As a physician, researcher, and public health leader, Carlos del Rio has spent his career working to prevent, treat and improve patient outcomes for infectious diseases locally and globally, with a particular focus on HIV/AIDS.

As an educator, he was program director of the Department of Medicine Residency Program, and co-chaired the committee that revised the medical school curriculum.
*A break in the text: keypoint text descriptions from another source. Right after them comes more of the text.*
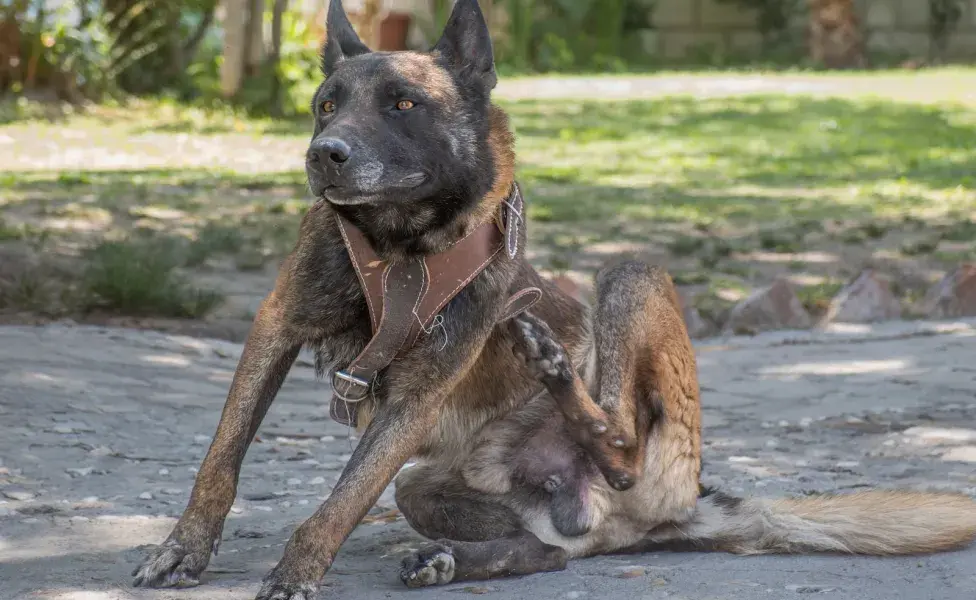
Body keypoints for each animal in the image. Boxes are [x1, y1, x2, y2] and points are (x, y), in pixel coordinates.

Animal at [132, 2, 976, 596]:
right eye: (325, 105)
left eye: (403, 104)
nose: (322, 155)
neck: (401, 250)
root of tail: (672, 508)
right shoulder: (275, 330)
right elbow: (222, 459)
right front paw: (184, 548)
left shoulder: (418, 393)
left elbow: (341, 498)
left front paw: (298, 569)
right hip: (424, 486)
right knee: (548, 554)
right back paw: (454, 558)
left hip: (632, 281)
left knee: (624, 443)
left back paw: (564, 383)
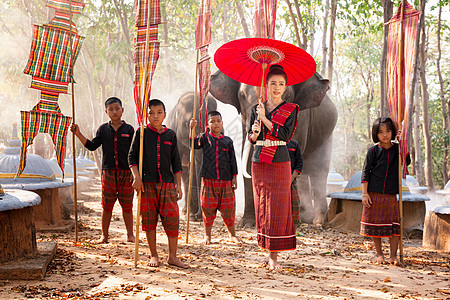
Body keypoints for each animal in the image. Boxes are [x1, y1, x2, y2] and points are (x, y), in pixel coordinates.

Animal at [166, 91, 217, 220]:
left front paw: (194, 215)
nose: (199, 216)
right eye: (187, 124)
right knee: (184, 172)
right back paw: (186, 211)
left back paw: (188, 212)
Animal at [209, 69, 336, 225]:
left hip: (327, 136)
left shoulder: (301, 117)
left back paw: (317, 222)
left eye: (286, 95)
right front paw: (248, 223)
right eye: (242, 96)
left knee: (319, 171)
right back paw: (306, 217)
He has taught and mentored hundreds of Emory medical and public health students, residents and fellows, and trained public health investigators all over the world.

As the 2014 recipient of the Thomas Jefferson Award, Emory's highest award for distinguished service to the University, del Rio exemplifies the personal and professional qualities of community involvement, influence, and leadership that are the hallmarks of the award.
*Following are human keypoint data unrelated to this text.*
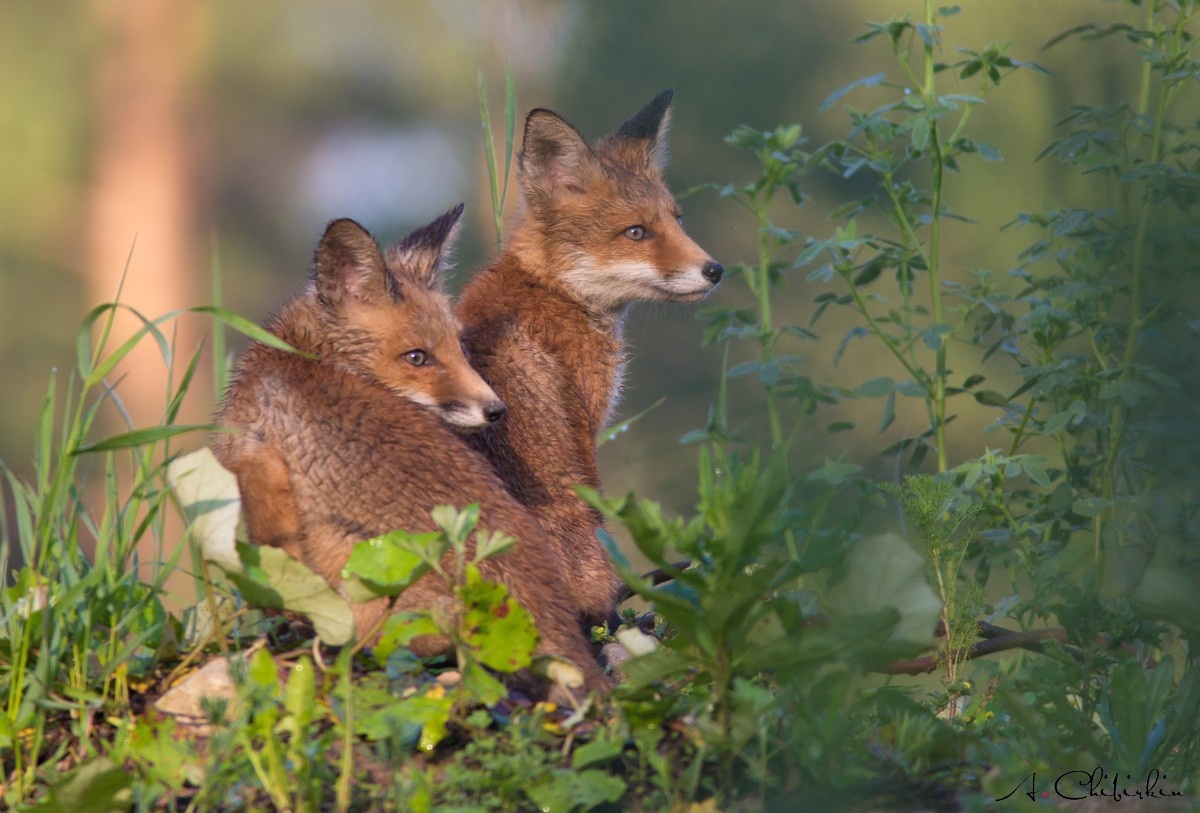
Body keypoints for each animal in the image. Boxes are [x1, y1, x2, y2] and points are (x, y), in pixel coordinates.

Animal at [211, 207, 609, 695]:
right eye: (417, 357)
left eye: (460, 347)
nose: (496, 409)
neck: (306, 355)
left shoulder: (258, 467)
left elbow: (272, 573)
Del Rio is the Hubert Professor and Chair of the Hubert Department of Global Health and professor of epidemiology at Rollins School of Public Health, as well as a professor of medicine at Emory School of Medicine and chief of the infectious disease service at Emory University Hospital. He is also the director for clinical sciences and international research of the Emory Center for AIDS Research (CFAR) and directs the Emory AIDS International Training and Research Program.

Working with Mexico

A native of Mexico, del Rio grew up admiring heroes like Louis Pasteur, who developed vaccines to combat infectious disease. He first came to Emory as a visiting medical student in 1982 and then as medical resident (1983–1989). He returned to Mexico as a physician and educator, and from 1992 until 1996 he was executive director of the national AIDS Council of Mexico.

He is still a leading collaborator with Mexico in a variety of Emory programs. In 1996 del Rio joined the Emory School of Medicine faculty, and in 2009 he became chair of the Hubert Department of Public Health at Rollins.

As a clinician, and researcher and former chief of medicine at Grady Memorial Hospital, he has witnessed firsthand the toll of HIV/AIDS on patients in innercity Atlanta and in countries around the world. He has focused his work in the United States and developing countries on prevention and early diagnosis of HIV, access to care and compliance with antiretrovirals in hard-to-reach populations, including substance abusers.  

"Dr. del Rio is an exceptional and incredibly committed local and global citizen," says James W. Curran, dean of the Rollins School of Public Health. "He has had an extraordinary impact on Emory not only in multiple areas of scholarship, research, administration, teaching and clinical care, but also in international research, training and intervention."

Over his years at Emory del Rio has always enjoyed the collegiality and collaborative environment that exists here.  "Emory is a place that attracts outstanding students and faculty and fosters an environment that encourages and facilitates collaboration and cooperation across units.  Emory is also a place committed to improving health locally and globally," del Rio says.

The association with Grady Health System is something that has been particularly attractive to del Rio, and he continues to see patients at the Grady Infectious Diseases Program HIV clinic.  

As a national and international public health leader, del Rio is the vice-chair of the board of directors of the HIV Medicine Association of the Infectious Diseases Society of America, member of the board of directors of the International Antiviral Society and member of the advisory committee on HIV and STD of the U.S. Centers for Disease Control land Prevention (CDC), and the Health Resources and Services Administration. He is editor-in-chief of NEJM Journal Watch HIV/AIDS, senior clinical editor for AIDS Research and Human Retroviruses, and is a member of the editorial boards for the Journal of AIDS; Women, Children and HIV; and Global Public Health.

Del Rio has received many honors and awards including the James H. Nakano Citation from the CDC for an outstanding scientific paper published in 2000 and Emory's Marion V. Creekmore Achievement Award for Internationalization. Atlanta Magazine selected him as one of the 55 most influential foreign-born Atlantans in 2007 and he was elected in 2013 to the Institute of Medicine of the National Academies, one of 23 Emory faculty members who have been elected to the Institute of Medicine.